** Problem **
After locating the line with "ring mcp: (1361, 913)" in the entries below, set down exactly that line and each one after it to the end, skipping pictures.

** Information shown **
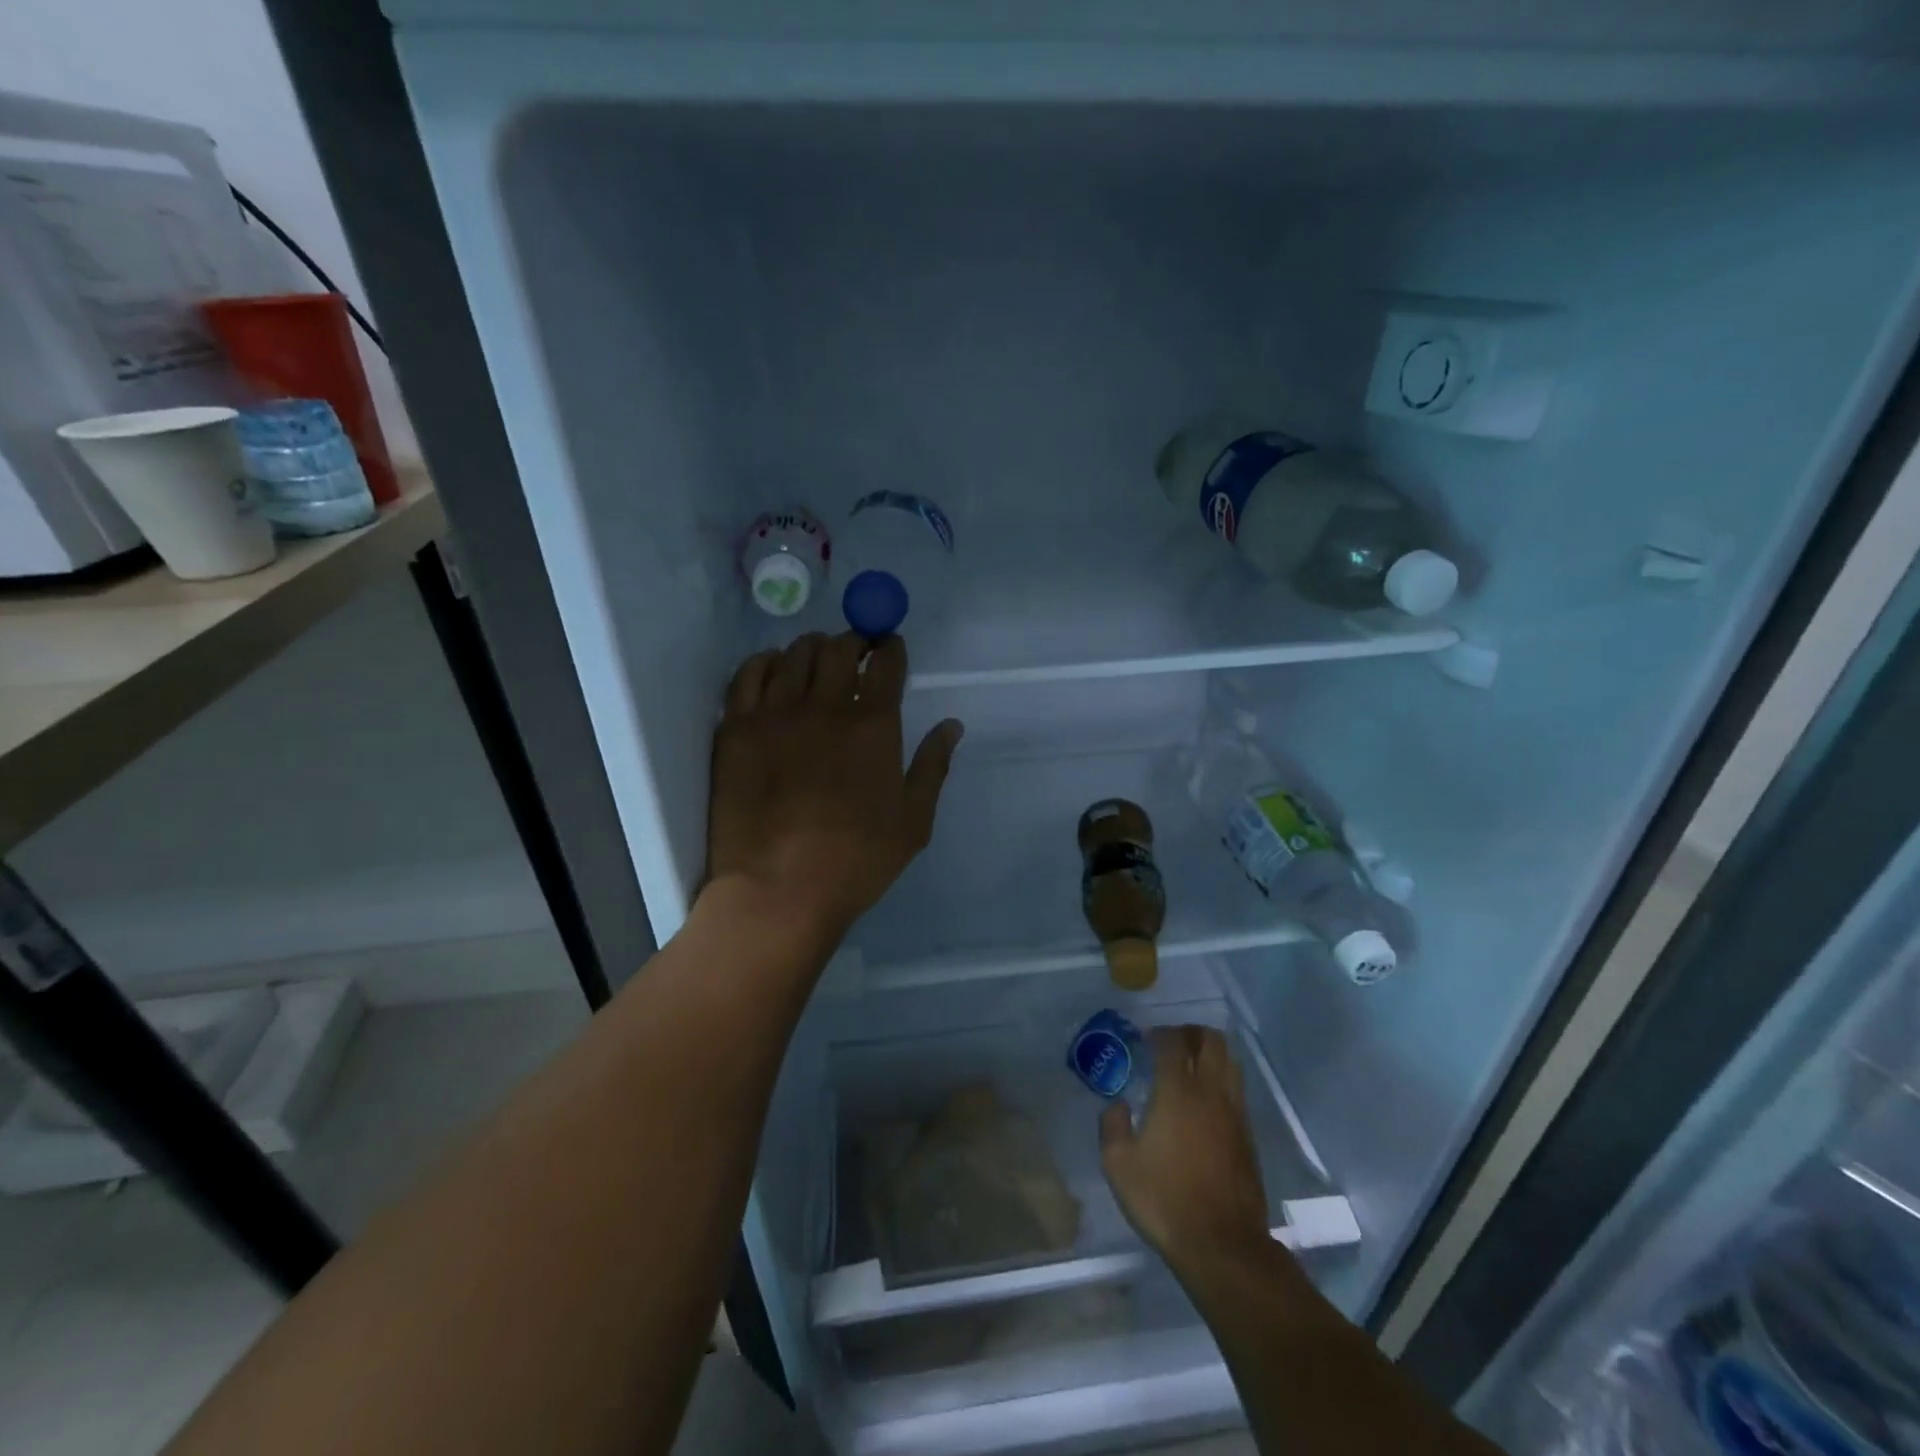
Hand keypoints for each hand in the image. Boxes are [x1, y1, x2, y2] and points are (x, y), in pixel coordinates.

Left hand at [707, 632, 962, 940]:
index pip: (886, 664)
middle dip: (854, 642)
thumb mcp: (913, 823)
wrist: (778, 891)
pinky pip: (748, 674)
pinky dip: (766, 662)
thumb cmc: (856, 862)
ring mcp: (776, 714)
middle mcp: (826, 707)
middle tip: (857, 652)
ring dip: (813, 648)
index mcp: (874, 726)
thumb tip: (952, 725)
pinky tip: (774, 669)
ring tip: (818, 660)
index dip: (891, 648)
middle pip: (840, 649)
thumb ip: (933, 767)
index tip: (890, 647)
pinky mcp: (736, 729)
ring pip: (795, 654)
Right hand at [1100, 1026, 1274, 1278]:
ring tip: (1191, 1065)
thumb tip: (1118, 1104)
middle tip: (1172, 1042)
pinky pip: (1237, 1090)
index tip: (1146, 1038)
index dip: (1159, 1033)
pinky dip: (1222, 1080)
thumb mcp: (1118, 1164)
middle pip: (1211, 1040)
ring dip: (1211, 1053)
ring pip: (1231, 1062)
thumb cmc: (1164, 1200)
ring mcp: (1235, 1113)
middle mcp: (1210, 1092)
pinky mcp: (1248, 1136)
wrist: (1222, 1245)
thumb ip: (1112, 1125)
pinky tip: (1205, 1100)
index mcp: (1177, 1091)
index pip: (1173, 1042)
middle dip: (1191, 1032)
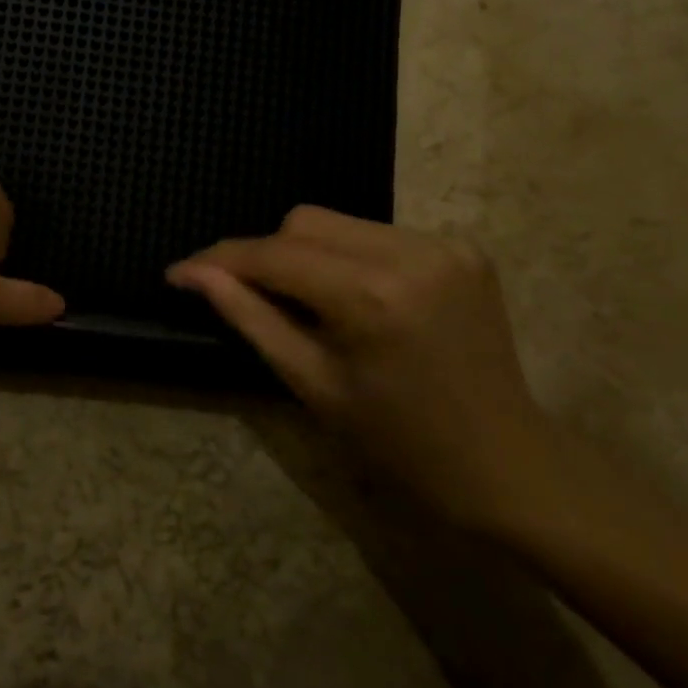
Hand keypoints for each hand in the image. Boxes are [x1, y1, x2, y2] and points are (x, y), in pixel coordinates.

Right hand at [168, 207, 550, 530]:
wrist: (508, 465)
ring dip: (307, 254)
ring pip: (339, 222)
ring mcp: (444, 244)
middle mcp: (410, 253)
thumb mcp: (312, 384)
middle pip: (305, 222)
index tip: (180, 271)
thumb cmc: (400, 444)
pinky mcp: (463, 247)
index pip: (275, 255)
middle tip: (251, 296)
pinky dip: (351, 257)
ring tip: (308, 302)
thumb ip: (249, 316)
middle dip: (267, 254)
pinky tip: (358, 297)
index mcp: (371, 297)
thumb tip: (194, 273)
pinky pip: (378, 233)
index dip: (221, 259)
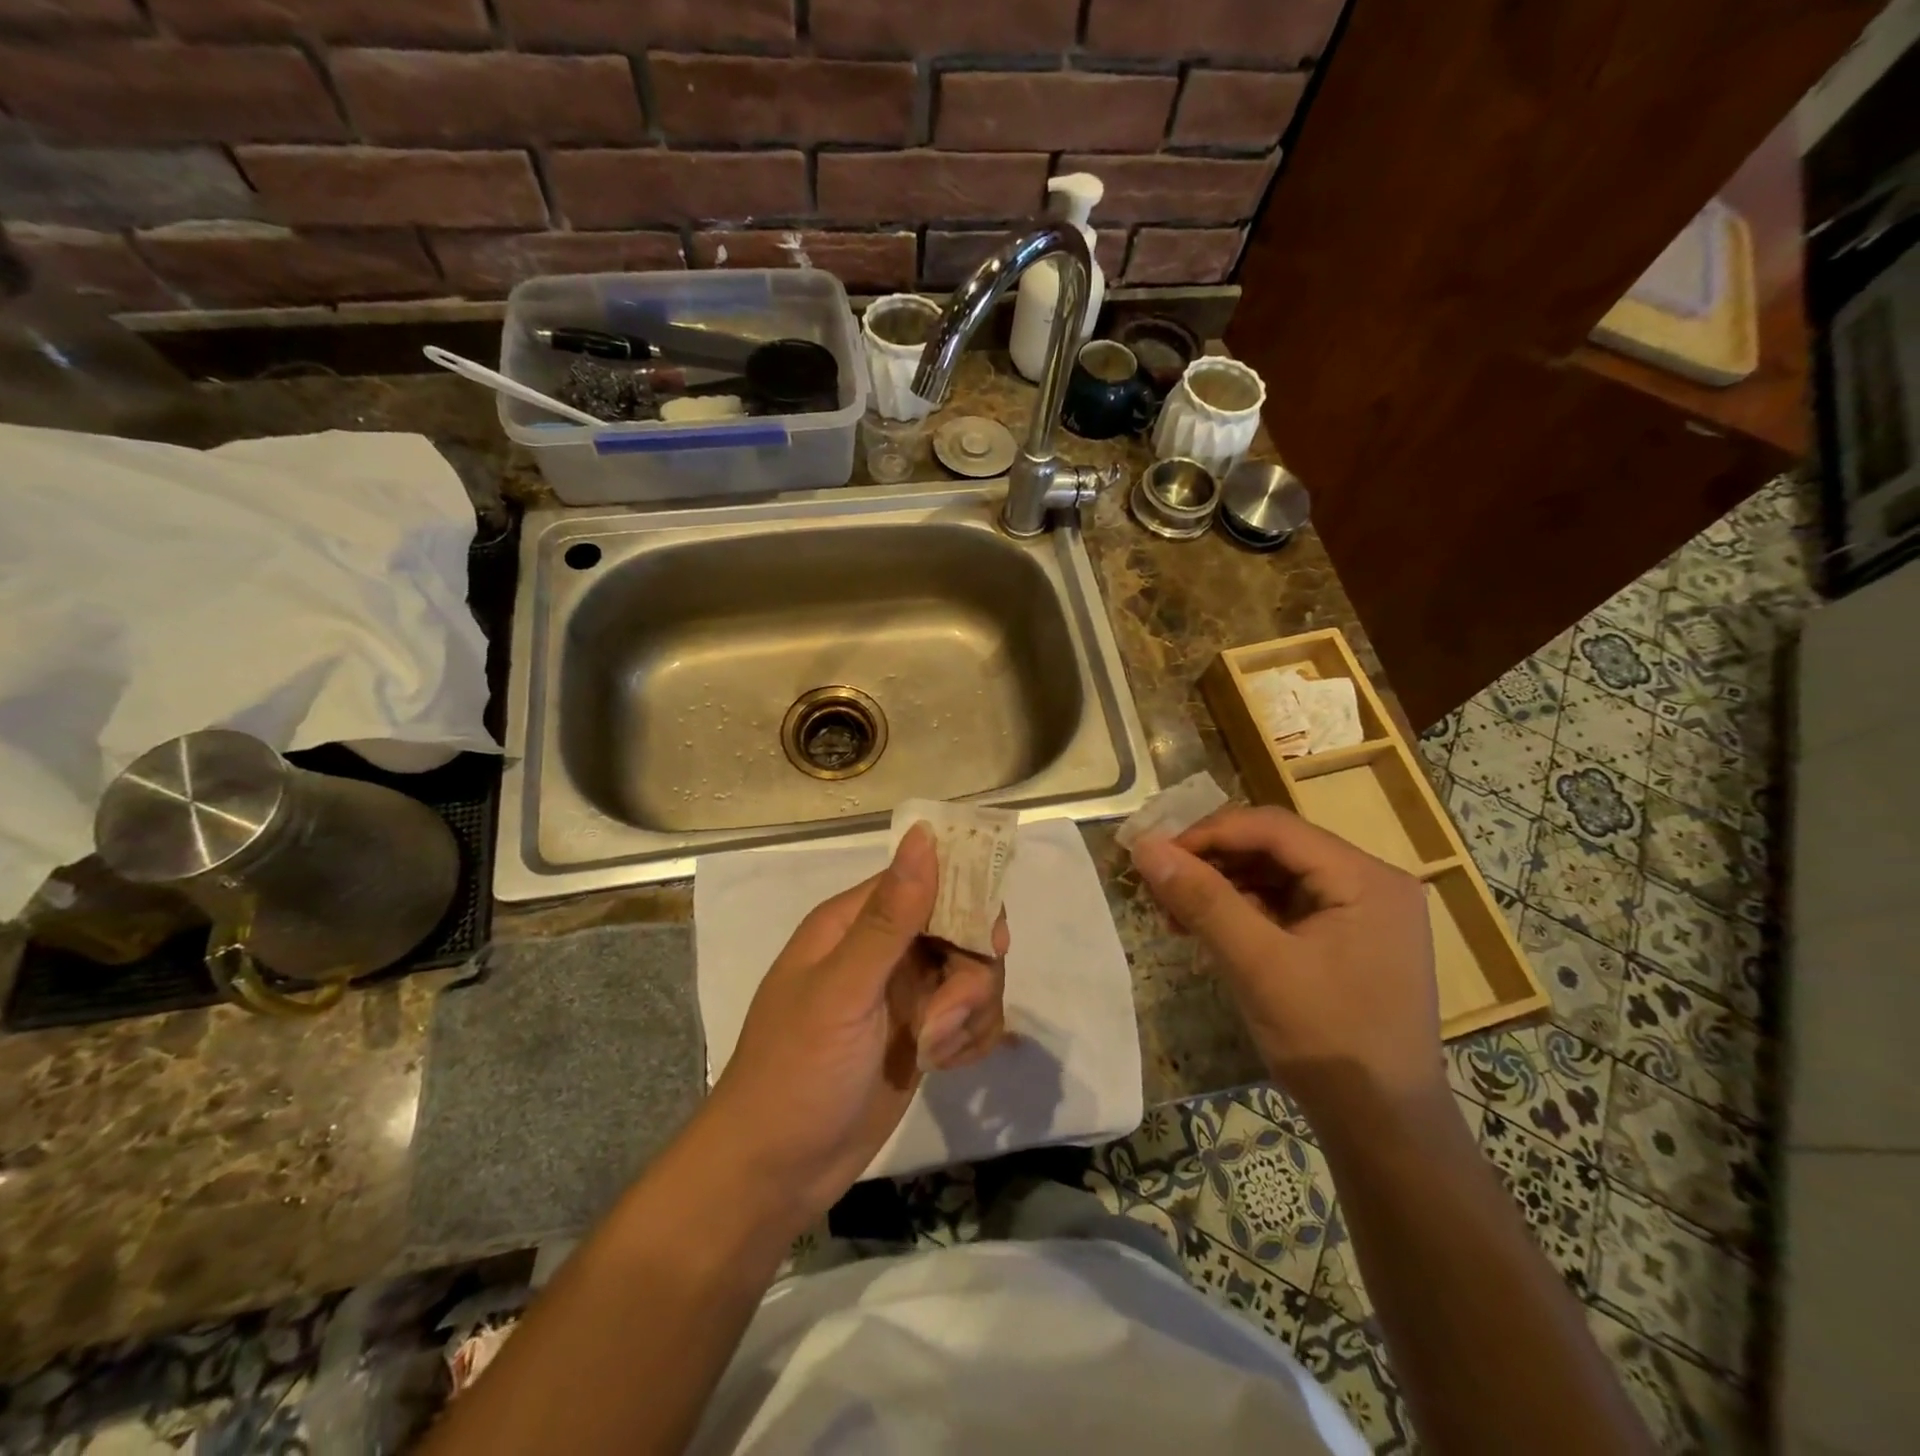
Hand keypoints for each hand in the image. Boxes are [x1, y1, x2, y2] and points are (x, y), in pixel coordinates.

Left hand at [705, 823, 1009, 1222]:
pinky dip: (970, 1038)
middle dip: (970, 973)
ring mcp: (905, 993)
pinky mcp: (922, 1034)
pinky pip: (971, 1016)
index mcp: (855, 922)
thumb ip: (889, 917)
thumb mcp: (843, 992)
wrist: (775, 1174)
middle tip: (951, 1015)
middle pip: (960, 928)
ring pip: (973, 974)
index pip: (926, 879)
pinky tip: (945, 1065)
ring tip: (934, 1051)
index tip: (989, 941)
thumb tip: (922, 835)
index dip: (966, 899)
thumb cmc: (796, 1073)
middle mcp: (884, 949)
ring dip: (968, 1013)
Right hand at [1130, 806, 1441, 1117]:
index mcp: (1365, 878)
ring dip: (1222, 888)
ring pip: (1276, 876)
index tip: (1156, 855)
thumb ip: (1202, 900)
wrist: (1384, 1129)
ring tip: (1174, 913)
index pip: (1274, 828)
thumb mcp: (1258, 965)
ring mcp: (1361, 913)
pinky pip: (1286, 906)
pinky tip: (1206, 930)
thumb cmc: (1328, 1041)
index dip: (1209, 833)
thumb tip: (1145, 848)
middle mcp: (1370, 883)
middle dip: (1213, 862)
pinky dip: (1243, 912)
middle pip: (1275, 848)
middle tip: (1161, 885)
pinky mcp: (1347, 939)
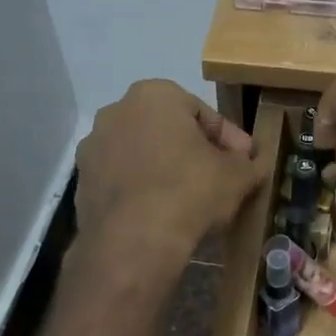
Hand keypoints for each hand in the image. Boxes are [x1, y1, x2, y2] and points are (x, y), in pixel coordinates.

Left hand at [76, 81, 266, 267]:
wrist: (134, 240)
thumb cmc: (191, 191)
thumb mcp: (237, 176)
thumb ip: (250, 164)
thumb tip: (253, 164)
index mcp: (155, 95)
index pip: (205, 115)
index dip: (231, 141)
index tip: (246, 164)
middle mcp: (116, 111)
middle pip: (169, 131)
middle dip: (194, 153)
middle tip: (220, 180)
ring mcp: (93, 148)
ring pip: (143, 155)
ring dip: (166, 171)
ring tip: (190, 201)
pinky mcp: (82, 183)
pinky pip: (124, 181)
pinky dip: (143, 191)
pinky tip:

** Task response **
ring mcp: (1361, 913)
pinky pip: (1286, 906)
pinky tip: (1206, 930)
thumb cmc: (1328, 1041)
index dip: (1209, 833)
thumb tip: (1145, 848)
middle mcp: (1370, 883)
middle dip: (1213, 862)
pinky dip: (1243, 912)
middle pip: (1275, 848)
middle tip: (1161, 885)
pinky mcp: (1347, 939)
Hand keypoints for each hand in the image. Boxes are [x1, y1, x2, y2] and points are (x, y), in pixel coordinates.

Left hand at [76, 81, 266, 267]:
wrist: (134, 240)
thumb cmc: (191, 191)
thumb mcp: (237, 176)
thumb ip: (250, 164)
thumb tip: (253, 164)
index mcp: (155, 95)
index pip: (205, 115)
index dip: (231, 141)
index tip: (246, 164)
middle mcp: (116, 111)
middle pip: (169, 131)
middle dip: (194, 153)
middle tip: (220, 180)
ring mcp: (93, 148)
ring pip: (143, 155)
ring dip: (166, 171)
ring tip: (190, 201)
pinky mcp: (82, 183)
pinky pip: (124, 181)
pinky dip: (143, 191)
pinky tip:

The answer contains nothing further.